Entre reprise du dialogue, enjeux énergétiques et mémoire des tensions, ce déplacement illustre un rapprochement encore fragile.
Après presque quatre ans de tensions, le ministre espagnol des Affaires étrangères, José Manuel Albares, s’apprête à effectuer une visite officielle de deux jours, jeudi et vendredi, en Algérie. Une première depuis le retour à la normale des relations diplomatiques entre l’Algérie et l’Espagne. Ce voyage symbolise le rétablissement complet des relations diplomatiques entre les deux pays, après la crise de 2022 provoquée par le soutien de l’Espagne au plan d’autonomie marocain pour le Sahara occidental.

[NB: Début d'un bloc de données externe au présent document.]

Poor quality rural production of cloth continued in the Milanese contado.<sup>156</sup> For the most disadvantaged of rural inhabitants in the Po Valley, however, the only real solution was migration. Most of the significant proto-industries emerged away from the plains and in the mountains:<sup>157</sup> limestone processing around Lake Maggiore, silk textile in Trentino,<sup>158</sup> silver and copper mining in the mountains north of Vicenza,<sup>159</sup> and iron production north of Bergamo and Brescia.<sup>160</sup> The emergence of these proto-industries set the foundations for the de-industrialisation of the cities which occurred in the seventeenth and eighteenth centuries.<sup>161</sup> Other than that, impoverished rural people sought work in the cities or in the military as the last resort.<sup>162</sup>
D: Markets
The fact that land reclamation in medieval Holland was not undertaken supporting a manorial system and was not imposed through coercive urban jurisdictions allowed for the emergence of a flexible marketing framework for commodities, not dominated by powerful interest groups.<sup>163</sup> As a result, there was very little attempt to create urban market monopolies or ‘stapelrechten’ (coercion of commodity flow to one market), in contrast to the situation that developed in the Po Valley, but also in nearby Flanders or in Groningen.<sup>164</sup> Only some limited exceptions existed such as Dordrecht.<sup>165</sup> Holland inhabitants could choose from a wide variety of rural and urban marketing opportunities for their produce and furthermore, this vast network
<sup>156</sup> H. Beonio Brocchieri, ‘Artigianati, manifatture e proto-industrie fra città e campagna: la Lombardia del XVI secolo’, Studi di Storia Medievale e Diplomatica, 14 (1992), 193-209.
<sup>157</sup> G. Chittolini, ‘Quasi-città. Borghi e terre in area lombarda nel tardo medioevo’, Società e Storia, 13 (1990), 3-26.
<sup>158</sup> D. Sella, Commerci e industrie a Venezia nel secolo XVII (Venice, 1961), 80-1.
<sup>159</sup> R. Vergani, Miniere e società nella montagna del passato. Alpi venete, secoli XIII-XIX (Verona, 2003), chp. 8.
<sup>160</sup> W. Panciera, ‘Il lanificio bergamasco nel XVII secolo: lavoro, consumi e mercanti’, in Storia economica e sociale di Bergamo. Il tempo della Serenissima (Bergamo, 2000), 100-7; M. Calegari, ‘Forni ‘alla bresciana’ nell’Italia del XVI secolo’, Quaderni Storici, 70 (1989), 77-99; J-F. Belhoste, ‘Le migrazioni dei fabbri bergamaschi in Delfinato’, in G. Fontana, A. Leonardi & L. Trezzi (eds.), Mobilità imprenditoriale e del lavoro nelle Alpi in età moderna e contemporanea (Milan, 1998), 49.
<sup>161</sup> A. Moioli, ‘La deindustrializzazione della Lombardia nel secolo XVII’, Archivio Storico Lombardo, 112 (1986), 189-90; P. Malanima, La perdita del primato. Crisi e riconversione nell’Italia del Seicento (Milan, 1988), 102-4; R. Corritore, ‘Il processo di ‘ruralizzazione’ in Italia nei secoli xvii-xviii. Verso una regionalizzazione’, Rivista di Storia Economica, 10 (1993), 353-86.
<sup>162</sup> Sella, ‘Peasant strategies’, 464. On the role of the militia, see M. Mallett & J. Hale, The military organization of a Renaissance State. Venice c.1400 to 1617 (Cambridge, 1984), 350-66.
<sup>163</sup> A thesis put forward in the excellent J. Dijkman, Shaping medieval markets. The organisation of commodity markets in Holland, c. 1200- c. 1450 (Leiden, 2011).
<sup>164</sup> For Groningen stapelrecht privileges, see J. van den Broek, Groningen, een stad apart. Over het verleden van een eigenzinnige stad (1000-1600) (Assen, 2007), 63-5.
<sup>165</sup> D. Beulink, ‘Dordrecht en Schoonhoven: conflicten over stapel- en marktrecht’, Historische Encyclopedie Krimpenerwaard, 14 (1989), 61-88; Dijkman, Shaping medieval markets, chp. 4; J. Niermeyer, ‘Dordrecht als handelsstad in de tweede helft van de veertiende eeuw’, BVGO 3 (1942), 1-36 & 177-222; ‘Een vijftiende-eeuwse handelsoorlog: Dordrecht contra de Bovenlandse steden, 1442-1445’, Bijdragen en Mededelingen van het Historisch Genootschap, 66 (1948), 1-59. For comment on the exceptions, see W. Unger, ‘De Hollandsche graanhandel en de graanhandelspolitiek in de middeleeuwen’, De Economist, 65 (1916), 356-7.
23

Une visite pour préparer un sommet
Selon plusieurs médias espagnols, cette visite vise principalement à préparer une rencontre de haut niveau entre le chef du gouvernement espagnol, Pedro Sánchez, et le président de la République, Abdelmadjid Tebboune, dont le lieu reste à déterminer.

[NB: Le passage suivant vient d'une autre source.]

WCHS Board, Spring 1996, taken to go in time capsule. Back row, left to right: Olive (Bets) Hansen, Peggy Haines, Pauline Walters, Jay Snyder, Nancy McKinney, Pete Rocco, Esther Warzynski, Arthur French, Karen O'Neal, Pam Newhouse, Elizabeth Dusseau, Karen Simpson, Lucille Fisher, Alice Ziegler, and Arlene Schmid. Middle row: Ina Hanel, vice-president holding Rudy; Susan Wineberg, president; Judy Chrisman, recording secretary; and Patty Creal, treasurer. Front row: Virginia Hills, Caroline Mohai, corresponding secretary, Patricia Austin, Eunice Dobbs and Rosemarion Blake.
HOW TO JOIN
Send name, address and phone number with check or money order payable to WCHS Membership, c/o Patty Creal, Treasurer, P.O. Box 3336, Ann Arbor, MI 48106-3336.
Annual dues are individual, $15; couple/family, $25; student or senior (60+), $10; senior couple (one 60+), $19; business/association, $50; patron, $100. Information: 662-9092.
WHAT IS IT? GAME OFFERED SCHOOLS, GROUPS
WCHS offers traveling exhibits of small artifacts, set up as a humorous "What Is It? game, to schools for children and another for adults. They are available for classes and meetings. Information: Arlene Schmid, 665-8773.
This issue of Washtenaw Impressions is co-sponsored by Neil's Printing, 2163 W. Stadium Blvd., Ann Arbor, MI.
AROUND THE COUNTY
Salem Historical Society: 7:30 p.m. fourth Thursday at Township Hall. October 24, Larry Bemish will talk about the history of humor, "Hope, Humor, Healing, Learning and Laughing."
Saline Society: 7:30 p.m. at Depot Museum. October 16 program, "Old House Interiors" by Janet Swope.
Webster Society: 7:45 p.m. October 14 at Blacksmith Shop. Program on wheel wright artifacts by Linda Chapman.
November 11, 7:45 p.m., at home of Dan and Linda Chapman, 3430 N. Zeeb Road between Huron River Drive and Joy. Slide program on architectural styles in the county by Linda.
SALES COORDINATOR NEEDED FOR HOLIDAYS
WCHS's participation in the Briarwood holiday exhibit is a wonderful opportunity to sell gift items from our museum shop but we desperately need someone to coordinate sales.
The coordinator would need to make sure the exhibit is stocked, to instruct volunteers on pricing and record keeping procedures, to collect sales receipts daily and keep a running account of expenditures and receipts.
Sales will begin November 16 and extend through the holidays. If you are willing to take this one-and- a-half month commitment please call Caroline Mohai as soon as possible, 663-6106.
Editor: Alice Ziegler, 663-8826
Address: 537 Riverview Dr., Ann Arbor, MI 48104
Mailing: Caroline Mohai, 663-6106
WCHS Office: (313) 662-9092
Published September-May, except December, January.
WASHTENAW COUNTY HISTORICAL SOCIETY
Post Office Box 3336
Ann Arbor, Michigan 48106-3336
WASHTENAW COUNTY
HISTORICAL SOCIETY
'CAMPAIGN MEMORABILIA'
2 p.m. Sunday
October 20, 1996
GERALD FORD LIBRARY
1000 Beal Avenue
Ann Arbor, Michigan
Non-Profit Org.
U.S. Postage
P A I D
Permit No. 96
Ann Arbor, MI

Au programme de la visite de José Manuel Albares : des rencontres à Alger et à Oran pour renforcer la coopération entre les deux pays voisins. Albares n’a pas caché son enthousiasme pour ce rapprochement, qualifiant l’Algérie de «partenaire stratégique et ami de l’Espagne». Il a insisté sur les intérêts communs entre les deux pays, notamment le gaz, la stabilité en Méditerranée et le commerce bilatéral, qui a connu une forte croissance ces dernières années.

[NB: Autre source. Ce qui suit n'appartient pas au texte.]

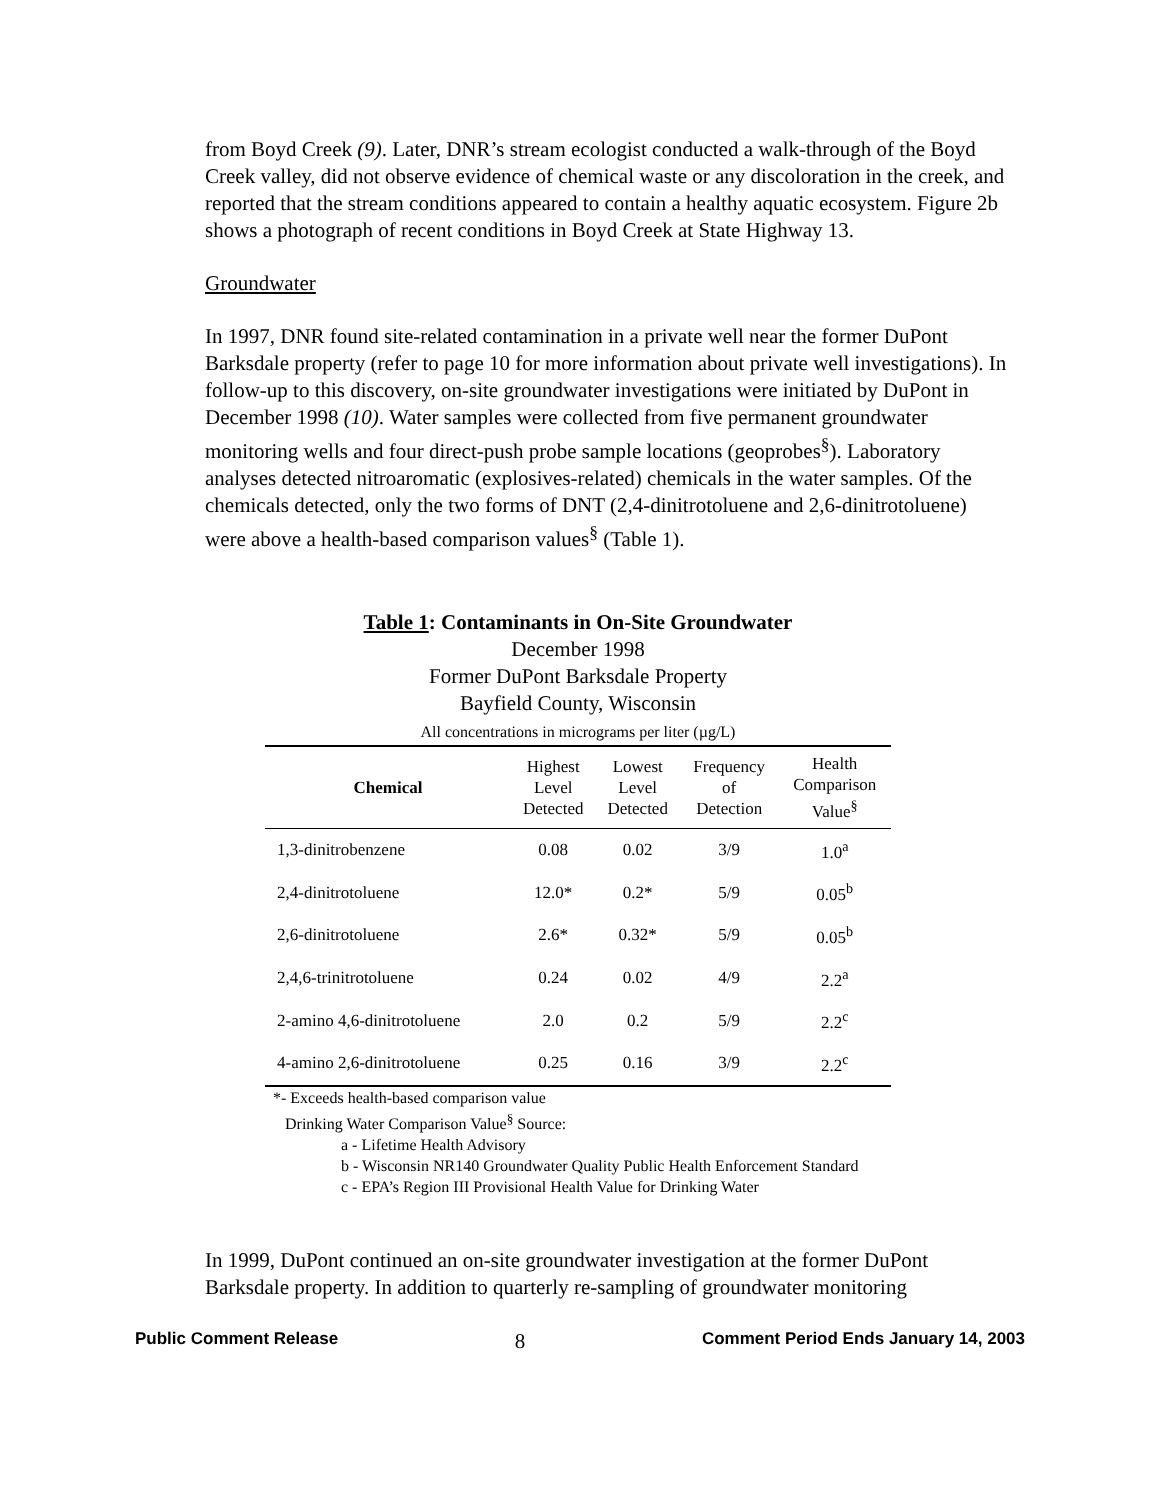from Boyd Creek (9). Later, DNR’s stream ecologist conducted a walk-through of the Boyd Creek valley, did not observe evidence of chemical waste or any discoloration in the creek, and reported that the stream conditions appeared to contain a healthy aquatic ecosystem. Figure 2b shows a photograph of recent conditions in Boyd Creek at State Highway 13.
Groundwater
In 1997, DNR found site-related contamination in a private well near the former DuPont Barksdale property (refer to page 10 for more information about private well investigations). In follow-up to this discovery, on-site groundwater investigations were initiated by DuPont in December 1998 (10). Water samples were collected from five permanent groundwater monitoring wells and four direct-push probe sample locations (geoprobes<sup>§</sup>). Laboratory analyses detected nitroaromatic (explosives-related) chemicals in the water samples. Of the chemicals detected, only the two forms of DNT (2,4-dinitrotoluene and 2,6-dinitrotoluene) were above a health-based comparison values<sup>§</sup> (Table 1).
Table 1: Contaminants in On-Site Groundwater
December 1998
Former DuPont Barksdale Property
Bayfield County, Wisconsin
All concentrations in micrograms per liter (µg/L)
| Chemical | Highest Level Detected | Lowest Level Detected | Frequency of Detection | Health Comparison Value<sup>§</sup> |
| --- | --- | --- | --- | --- |
| 1,3-dinitrobenzene | 0.08 | 0.02 | 3/9 | 1.0<sup>a</sup> |
| 2,4-dinitrotoluene | 12.0* | 0.2* | 5/9 | 0.05<sup>b</sup> |
| 2,6-dinitrotoluene | 2.6* | 0.32* | 5/9 | 0.05<sup>b</sup> |
| 2,4,6-trinitrotoluene | 0.24 | 0.02 | 4/9 | 2.2<sup>a</sup> |
| 2-amino 4,6-dinitrotoluene | 2.0 | 0.2 | 5/9 | 2.2<sup>c</sup> |
| 4-amino 2,6-dinitrotoluene | 0.25 | 0.16 | 3/9 | 2.2<sup>c</sup> |
*- Exceeds health-based comparison value
Drinking Water Comparison Value<sup>§</sup> Source:
a - Lifetime Health Advisory
b - Wisconsin NR140 Groundwater Quality Public Health Enforcement Standard
c - EPA’s Region III Provisional Health Value for Drinking Water
In 1999, DuPont continued an on-site groundwater investigation at the former DuPont Barksdale property. In addition to quarterly re-sampling of groundwater monitoring
Public Comment Release 8 Comment Period Ends January 14, 2003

«L’Algérie est un pays ami et un partenaire stratégique. Nous partageons des intérêts communs, notamment la stabilité et l’avenir de la Méditerranée», a-t-il souligné. Une manière de dire que malgré les frictions du passé, la porte reste ouverte au dialogue. Il a également évoqué les liens humains et culturels, symbolisés par la présence de l’Institut Cervantes en Algérie.
Même si Albares est le visage le plus attendu de cette reprise de contact, il n’est pas le premier ministre espagnol à se rendre en Algérie depuis la crise. En effet, en octobre dernier 2025, le ministre de l’Intérieur, Fernando Grande-Marlaska, avait déjà rencontré son homologue algérien pour discuter d’immigration et de lutte contre le trafic de personnes.
Une relation à consolider
Ce voyage sera donc l’occasion de consolider cette nouvelle phase : renforcer le dialogue, soutenir la coopération économique et culturelle, et rappeler que malgré les différends passés, l’Espagne et l’Algérie restent des voisins et des partenaires essentiels en Méditerranée.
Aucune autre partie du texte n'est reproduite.